■ Saved data entries ■

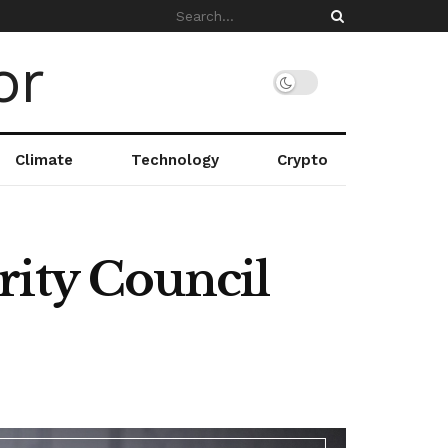
Climate
Technology
Crypto
rity Council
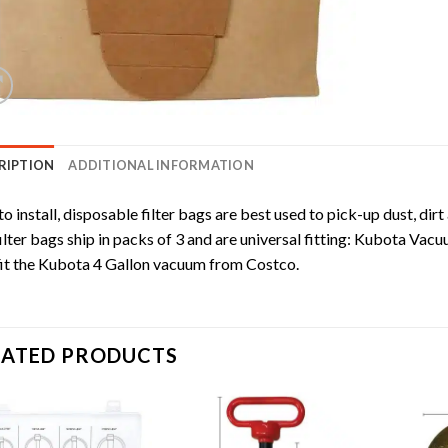
RIPTION
ADDITIONAL INFORMATION
to install, disposable filter bags are best used to pick-up dust, dirt
ilter bags ship in packs of 3 and are universal fitting: Kubota Vacu
fit the Kubota 4 Gallon vacuum from Costco.
LATED PRODUCTS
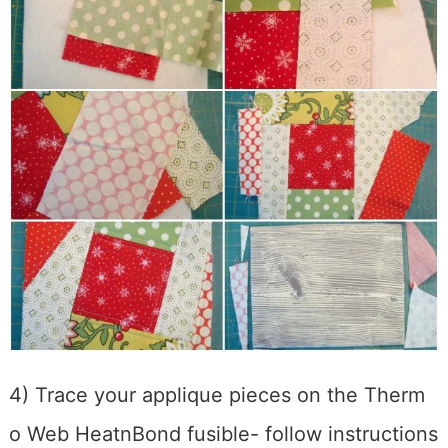
4) Trace your applique pieces on the Therm
o Web HeatnBond fusible- follow instructions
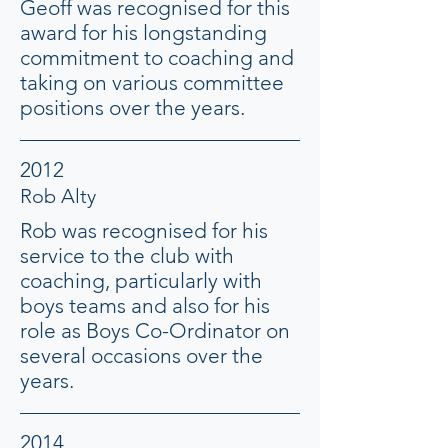
Geoff was recognised for this
award for his longstanding
commitment to coaching and
taking on various committee
positions over the years.
2012
Rob Alty
Rob was recognised for his
service to the club with
coaching, particularly with
boys teams and also for his
role as Boys Co-Ordinator on
several occasions over the
years.
2014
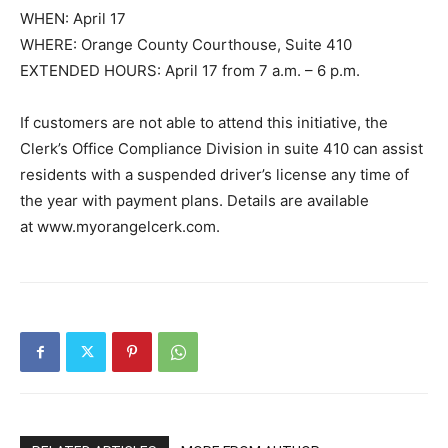
WHEN: April 17
WHERE: Orange County Courthouse, Suite 410
EXTENDED HOURS: April 17 from 7 a.m. – 6 p.m.
If customers are not able to attend this initiative, the
Clerk’s Office Compliance Division in suite 410 can assist
residents with a suspended driver’s license any time of
the year with payment plans. Details are available
at www.myorangelcerk.com.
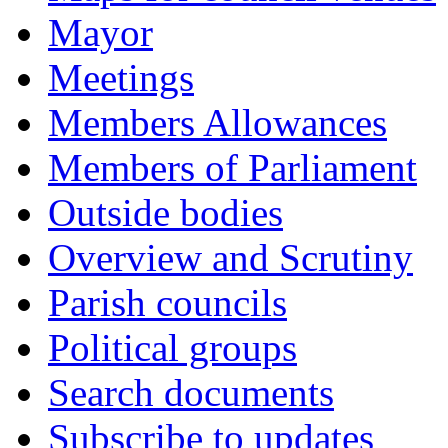
Mayor
Meetings
Members Allowances
Members of Parliament
Outside bodies
Overview and Scrutiny
Parish councils
Political groups
Search documents
Subscribe to updates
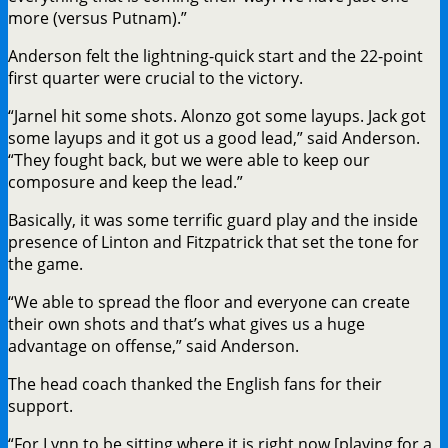
more (versus Putnam).”
Anderson felt the lightning-quick start and the 22-point
first quarter were crucial to the victory.
“Jarnel hit some shots. Alonzo got some layups. Jack got
some layups and it got us a good lead,” said Anderson.
“They fought back, but we were able to keep our
composure and keep the lead.”
Basically, it was some terrific guard play and the inside
presence of Linton and Fitzpatrick that set the tone for
the game.
“We able to spread the floor and everyone can create
their own shots and that’s what gives us a huge
advantage on offense,” said Anderson.
The head coach thanked the English fans for their
support.
“For Lynn to be sitting where it is right now [playing for a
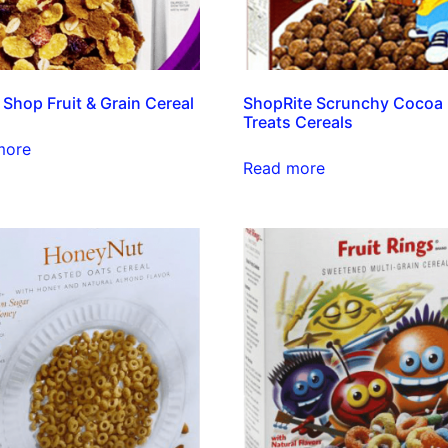
 Shop Fruit & Grain Cereal
ShopRite Scrunchy Cocoa
Treats Cereals
more
Read more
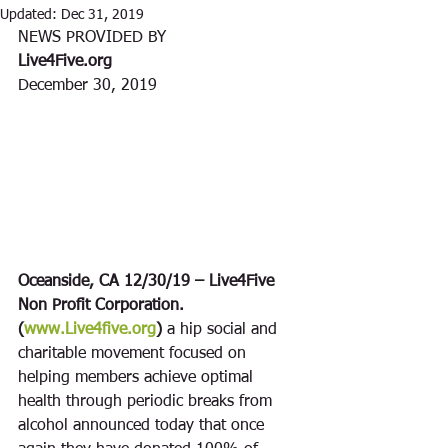
Updated:
Dec 31, 2019
NEWS PROVIDED BY
Live4Five.org
December 30, 2019
Oceanside, CA 12/30/19 – Live4Five 
Non Profit Corporation. 
(
www.Live4five.org
)
 a hip social and 
charitable movement focused on 
helping members achieve optimal 
health through periodic breaks from 
alcohol announced today that once 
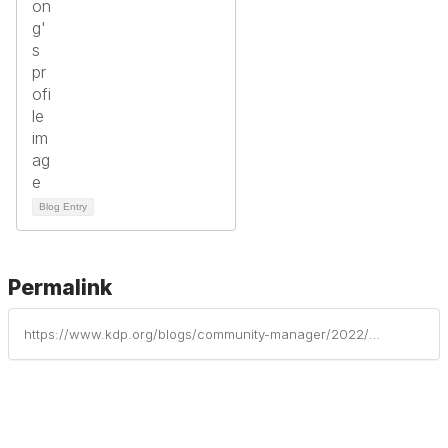
Blog Entry
Permalink
https://www.kdp.org/blogs/community-manager/2022/01/13/growing-teachers-for-todays-schools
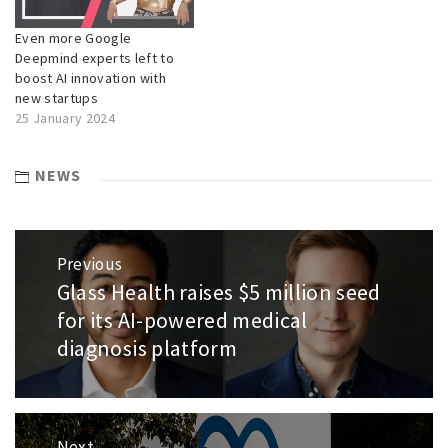
Even more Google
Deepmind experts left to
boost AI innovation with
new startups
25 January 2024
NEWS
Post
Previous
navigation
Glass Health raises $5 million seed
Previous
post:
for its AI-powered medical
diagnosis platform
Next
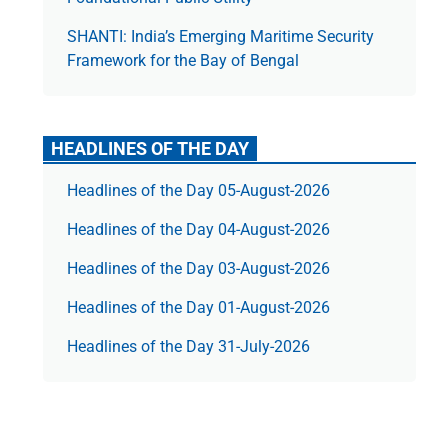
SHANTI: India’s Emerging Maritime Security
Framework for the Bay of Bengal
HEADLINES OF THE DAY
Headlines of the Day 05-August-2026
Headlines of the Day 04-August-2026
Headlines of the Day 03-August-2026
Headlines of the Day 01-August-2026
Headlines of the Day 31-July-2026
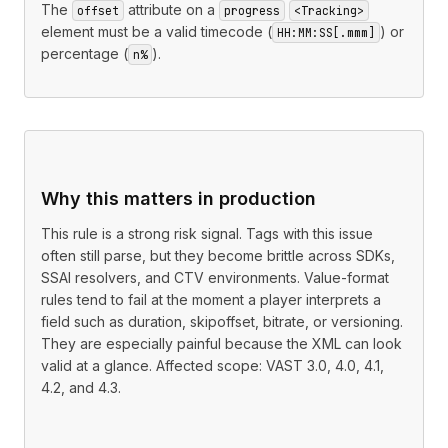
The
attribute on a
offset
progress
<Tracking>
element must be a valid timecode (
) or
HH:MM:SS[.mmm]
percentage (
).
n%
Why this matters in production
This rule is a strong risk signal. Tags with this issue
often still parse, but they become brittle across SDKs,
SSAI resolvers, and CTV environments. Value-format
rules tend to fail at the moment a player interprets a
field such as duration, skipoffset, bitrate, or versioning.
They are especially painful because the XML can look
valid at a glance. Affected scope: VAST 3.0, 4.0, 4.1,
4.2, and 4.3.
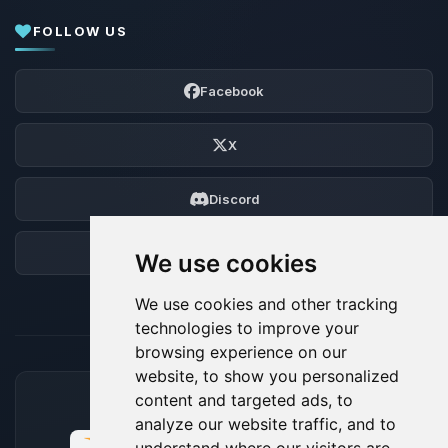
FOLLOW US
Facebook
X
Discord
Forum
We use cookies
We use cookies and other tracking
technologies to improve your
browsing experience on our
website, to show you personalized
content and targeted ads, to
ACCEPTED PAYMENT METHODS
analyze our website traffic, and to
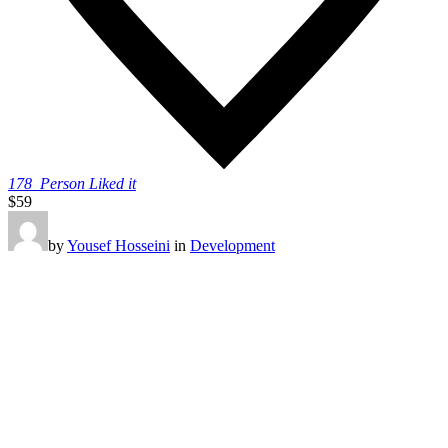
178
Person Liked it
$59
by
Yousef Hosseini
in
Development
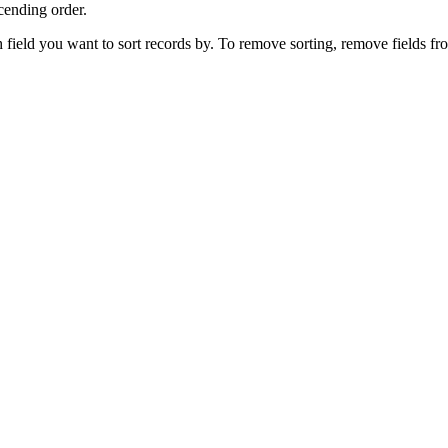
cending order.
h field you want to sort records by.
To remove sorting, remove fields fr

■ REQUIREMENT ■
Rewrite every line of text in the listing above as a single numbered list, skipping any blank lines. Leave the pictures out.

■ THE COMPLETED TASK ■
1. Climate
2. Technology
3. Crypto
4. rity Council
5. RIPTION
6. ADDITIONAL INFORMATION
7. to install, disposable filter bags are best used to pick-up dust, dirt
8. ilter bags ship in packs of 3 and are universal fitting: Kubota Vacu
9. fit the Kubota 4 Gallon vacuum from Costco.
10. LATED PRODUCTS
11. 4) Trace your applique pieces on the Therm
12. o Web HeatnBond fusible- follow instructions
13. Geoff was recognised for this
14. award for his longstanding
15. commitment to coaching and
16. taking on various committee
17. positions over the years.
18. 2012
19. Rob Alty
20. Rob was recognised for his
21. service to the club with
22. coaching, particularly with
23. boys teams and also for his
24. role as Boys Co-Ordinator on
25. several occasions over the
26. years.
27. 2014
28. WHEN: April 17
29. WHERE: Orange County Courthouse, Suite 410
30. EXTENDED HOURS: April 17 from 7 a.m. – 6 p.m.
31. If customers are not able to attend this initiative, the
32. Clerk’s Office Compliance Division in suite 410 can assist
33. residents with a suspended driver’s license any time of
34. the year with payment plans. Details are available
35. at www.myorangelcerk.com.
36. Mayor
37. Meetings
38. Members Allowances
39. Members of Parliament
40. Outside bodies
41. Overview and Scrutiny
42. Parish councils
43. Political groups
44. Search documents
45. Subscribe to updates
46. more (versus Putnam).”
47. Anderson felt the lightning-quick start and the 22-point
48. first quarter were crucial to the victory.
49. “Jarnel hit some shots. Alonzo got some layups. Jack got
50. some layups and it got us a good lead,” said Anderson.
51. “They fought back, but we were able to keep our
52. composure and keep the lead.”
53. Basically, it was some terrific guard play and the inside
54. presence of Linton and Fitzpatrick that set the tone for
55. the game.
56. “We able to spread the floor and everyone can create
57. their own shots and that’s what gives us a huge
58. advantage on offense,” said Anderson.
59. The head coach thanked the English fans for their
60. support.
61. “For Lynn to be sitting where it is right now [playing for a
62.  Shop Fruit & Grain Cereal
63. ShopRite Scrunchy Cocoa
64. Treats Cereals
65. more
66. Read more
67. Updated:
68. Dec 31, 2019
69. NEWS PROVIDED BY
70. Live4Five.org
71. December 30, 2019
72. Oceanside, CA 12/30/19 – Live4Five 
73. Non Profit Corporation. 
74. (
75. www.Live4five.org
76. )
77.  a hip social and 
78. charitable movement focused on 
79. helping members achieve optimal 
80. health through periodic breaks from 
81. alcohol announced today that once 
82. Blog Entry
83. Permalink
84. https://www.kdp.org/blogs/community-manager/2022/01/13/growing-teachers-for-todays-schools
85. Even more Google
86. Deepmind experts left to
87. boost AI innovation with
88. new startups
89. 25 January 2024
90. NEWS
91. Post
92. Previous
93. navigation
94. Glass Health raises $5 million seed
95. Previous
96. post:
97. for its AI-powered medical
98. diagnosis platform
99. Next
100. SHANTI: India’s Emerging Maritime Security
101. Framework for the Bay of Bengal
102. HEADLINES OF THE DAY
103. Headlines of the Day 05-August-2026
104. Headlines of the Day 04-August-2026
105. Headlines of the Day 03-August-2026
106. Headlines of the Day 01-August-2026
107. Headlines of the Day 31-July-2026
108. The
109. attribute on a
110. offset
111. progress
112. <Tracking>
113. element must be a valid timecode (
114. ) or
115. HH:MM:SS[.mmm]
116. percentage (
117. ).
118. n%
119. Why this matters in production
120. This rule is a strong risk signal. Tags with this issue
121. often still parse, but they become brittle across SDKs,
122. SSAI resolvers, and CTV environments. Value-format
123. rules tend to fail at the moment a player interprets a
124. field such as duration, skipoffset, bitrate, or versioning.
125. They are especially painful because the XML can look
126. valid at a glance. Affected scope: VAST 3.0, 4.0, 4.1,
127. 4.2, and 4.3.
128. FOLLOW US
129. Facebook
130. X
131. Discord
132. Forum
133. We use cookies
134. We use cookies and other tracking
135. technologies to improve your
136. browsing experience on our
137. website, to show you personalized
138. content and targeted ads, to
139. ACCEPTED PAYMENT METHODS
140. analyze our website traffic, and to
141. 178
142. Person Liked it
143. $59
144. by
145. Yousef Hosseini
146. in
147. Development
148. cending order.
149. h field you want to sort records by.
150. To remove sorting, remove fields fr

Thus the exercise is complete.